[Items from a dataset]

----

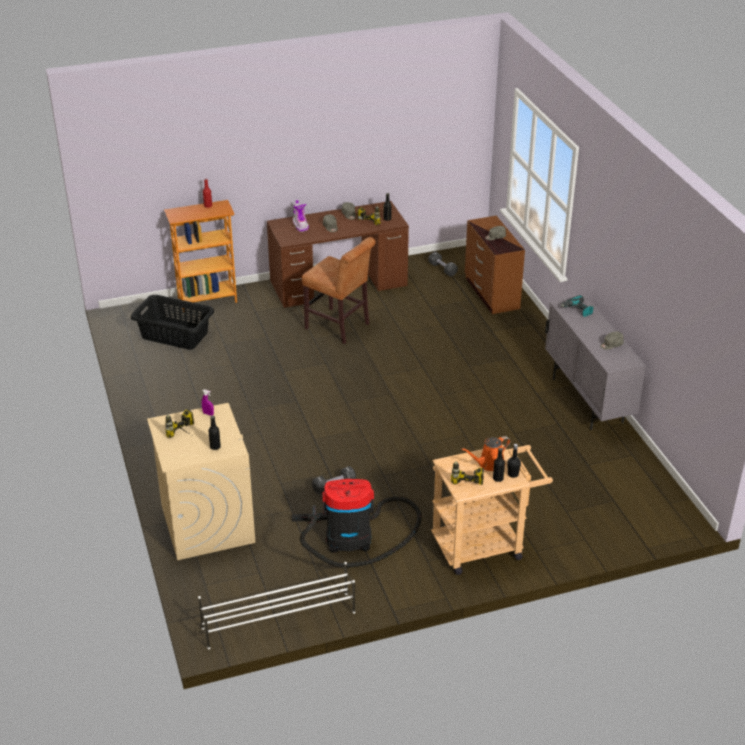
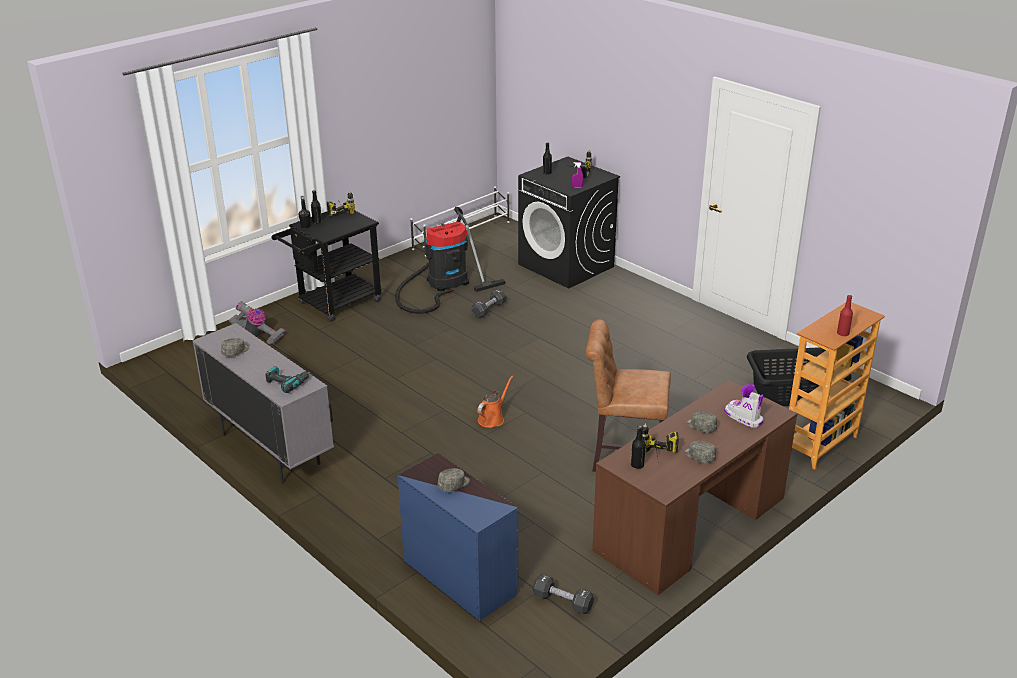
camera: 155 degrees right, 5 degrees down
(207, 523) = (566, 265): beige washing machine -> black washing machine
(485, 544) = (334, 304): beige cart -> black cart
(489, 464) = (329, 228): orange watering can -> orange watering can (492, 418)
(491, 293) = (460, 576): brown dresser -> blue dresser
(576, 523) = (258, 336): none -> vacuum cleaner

----

*PROBLEM TO SOLVE*.
Your output should be an exact copy of the lines from the one containing "(207, 523) = (566, 265): beige" through the last line of the data above.

*COMPLETED TASK*.
(207, 523) = (566, 265): beige washing machine -> black washing machine
(485, 544) = (334, 304): beige cart -> black cart
(489, 464) = (329, 228): orange watering can -> orange watering can (492, 418)
(491, 293) = (460, 576): brown dresser -> blue dresser
(576, 523) = (258, 336): none -> vacuum cleaner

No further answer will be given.